CTEV interstitiels myométriaux était corrélée avec un plus petit poids de naissance

(<5

e

percentile) [88].

Anomalies du développement vasculaire placentaire

Trois grands types de réseaux vasculaires placentaires, normaux ou

pathologiques, ont été décrits en cas de RCIU par Kaufmann et al.

Le premier type serait secondaire à une anomalie de l’angiogenèse branchée et

non branchée. Il en résulterait une hypotrophie villositaire visible à l’examen

anatomopathologique du placenta. Cette anomalie de développement du réseau

vasculaire placentaire serait responsable d’une augmentation des résistances

placentaires qui se traduiraient cliniquement par des anomalies Doppler des artères

ombilicales (augmentation des résistances, diastole nulle, « reverse-flow »). En

clinique, le Doppler de l’artère ombilicale semble significativement corrélé avec les

issues périnatales. Des issues périnatales défavorables de type prématurité,

hospitalisation en soins intensifs néonataux, survenue d’hémorragies

intra-ventriculaire, ont été observées dans 90% des cas de RCIU avec Doppler anormal, et

dans seulement dans 33,3% des cas de RCIU avec Doppler normal [89,90].
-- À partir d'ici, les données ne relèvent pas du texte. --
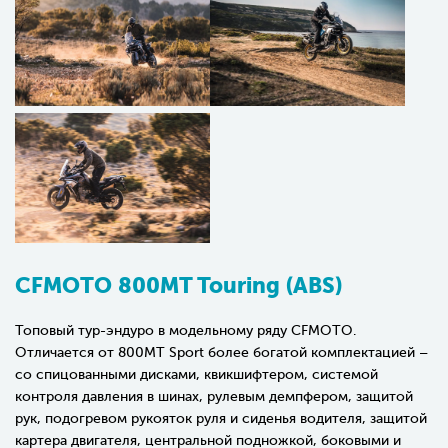
CFMOTO 800MT Touring (ABS)
Топовый тур-эндуро в модельному ряду CFMOTO.
Отличается от 800MT Sport более богатой комплектацией –
со спицованными дисками, квикшифтером, системой
контроля давления в шинах, рулевым демпфером, защитой
рук, подогревом рукояток руля и сиденья водителя, защитой
картера двигателя, центральной подножкой, боковыми и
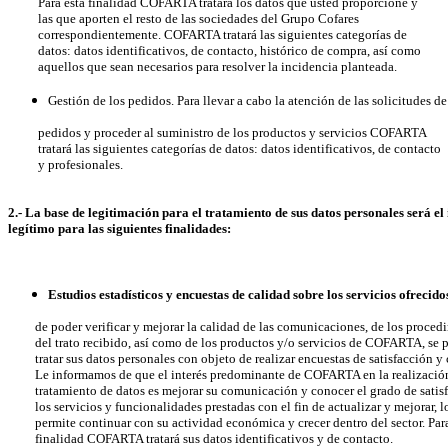
Para esta finalidad COFARTA tratará los datos que usted proporcione y
las que aporten el resto de las sociedades del Grupo Cofares
correspondientemente. COFARTA tratará las siguientes categorías de
datos: datos identificativos, de contacto, histórico de compra, así como
aquellos que sean necesarios para resolver la incidencia planteada.
Gestión de los pedidos. Para llevar a cabo la atención de las solicitudes de
pedidos y proceder al suministro de los productos y servicios COFARTA
tratará las siguientes categorías de datos: datos identificativos, de contacto
y profesionales.
2.- La base de legitimación para el tratamiento de sus datos personales será el 
legítimo para las siguientes finalidades:
Estudios estadísticos y encuestas de calidad sobre los servicios ofrecido
de poder verificar y mejorar la calidad de las comunicaciones, de los procedi
del trato recibido, así como de los productos y/o servicios de COFARTA, se 
tratar sus datos personales con objeto de realizar encuestas de satisfacción y 
Le informamos de que el interés predominante de COFARTA en la realización
tratamiento de datos es mejorar su comunicación y conocer el grado de satisf
los servicios y funcionalidades prestadas con el fin de actualizar y mejorar, l
permite continuar con su actividad económica y crecer dentro del sector. Para
finalidad COFARTA tratará sus datos identificativos y de contacto.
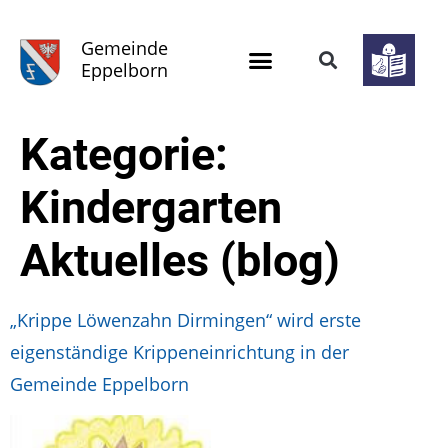
Gemeinde
Eppelborn
Kategorie:
Kindergarten
Aktuelles (blog)
„Krippe Löwenzahn Dirmingen“ wird erste
eigenständige Krippeneinrichtung in der
Gemeinde Eppelborn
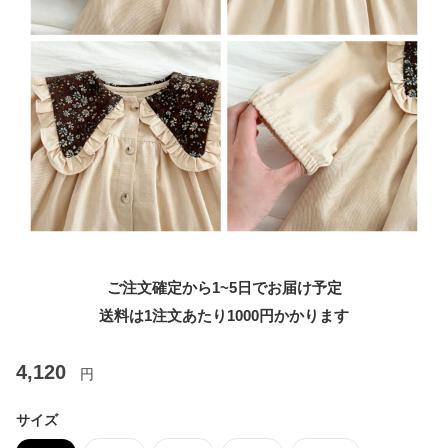
ご注文確定から1~5日でお届け予定
送料は1注文あたり
1000
円かかります
4,120
円
サイズ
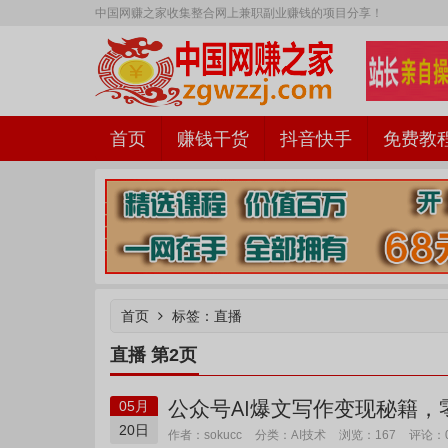
中国网赚之家收集整合网上兼职副业赚钱的项目分享！
首页
赚钱干货
抖音快手
免费教
中国网赚之家
首页
标签：直播
直播 第2页
公众号AI爆文写作变现秘籍，
05月
20日
AI技术
作者：sokucc
分类：
浏览：167
评论：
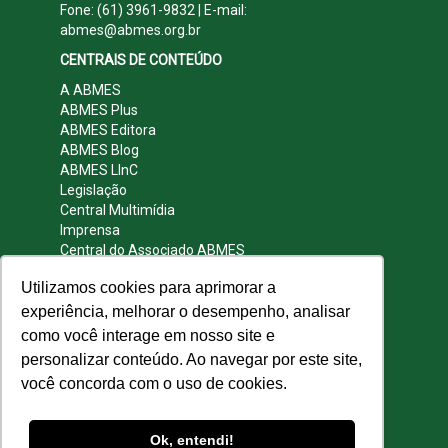
Fone: (61) 3961-9832 | E-mail:
abmes@abmes.org.br
CENTRAIS DE CONTEÚDO
A ABMES
ABMES Plus
ABMES Editora
ABMES Blog
ABMES LInC
Legislação
Central Multimídia
Imprensa
Central do Associado ABMES
Contato
Utilizamos cookies para aprimorar a
REDES SOCIAIS
experiência, melhorar o desempenho, analisar
como você interage em nosso site e
personalizar conteúdo. Ao navegar por este site,
você concorda com o uso de cookies.
© 2009 - 2026 ABMES. Todos os direitos
reservados.
Ok, entendi!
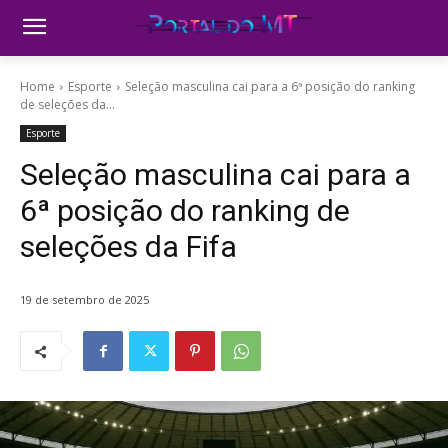
Home
Esporte
Seleção masculina cai para a 6ª posição do ranking
de seleções da...
Esporte
Seleção masculina cai para a
6ª posição do ranking de
seleções da Fifa
19 de setembro de 2025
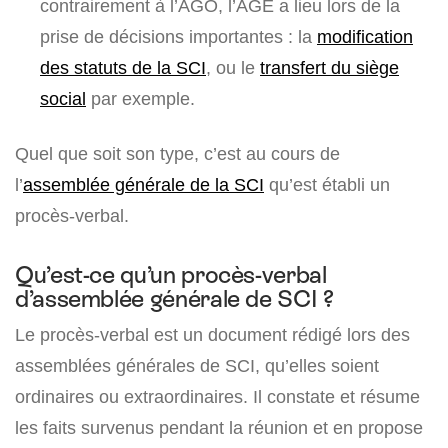
contrairement à l’AGO, l’AGE a lieu lors de la
prise de décisions importantes : la
modification
des statuts de la SCI
, ou le
transfert du siège
social
par exemple.
Quel que soit son type, c’est au cours de
l’
assemblée générale de la SCI
qu’est établi un
procès-verbal.
Qu’est-ce qu’un procès-verbal
d’assemblée générale de SCI ?
Le procès-verbal est un document rédigé lors des
assemblées générales de SCI, qu’elles soient
ordinaires ou extraordinaires. Il constate et résume
les faits survenus pendant la réunion et en propose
Dans le deuxième type de RCIU, le développement placentaire semble normal

et la cause du RCIU serait alors pré-placentaire, c’est à dire utérine. Enfin il existerait

un troisième type de RCIU, associé à une angiogenèse branchée excessive. Ce type de

RCIU serait lié à une hypoxie maternelle précoce et se verrait habituellement chez les

femmes vivant en altitude ou en cas d’anémie chronique profonde (Figure 12).

Figure 12. Schéma simplifié des anomalies vasculaires de l’arbre villositaire rapportés à un RCIU placentaire. D’après Kaufmann 2004 [31].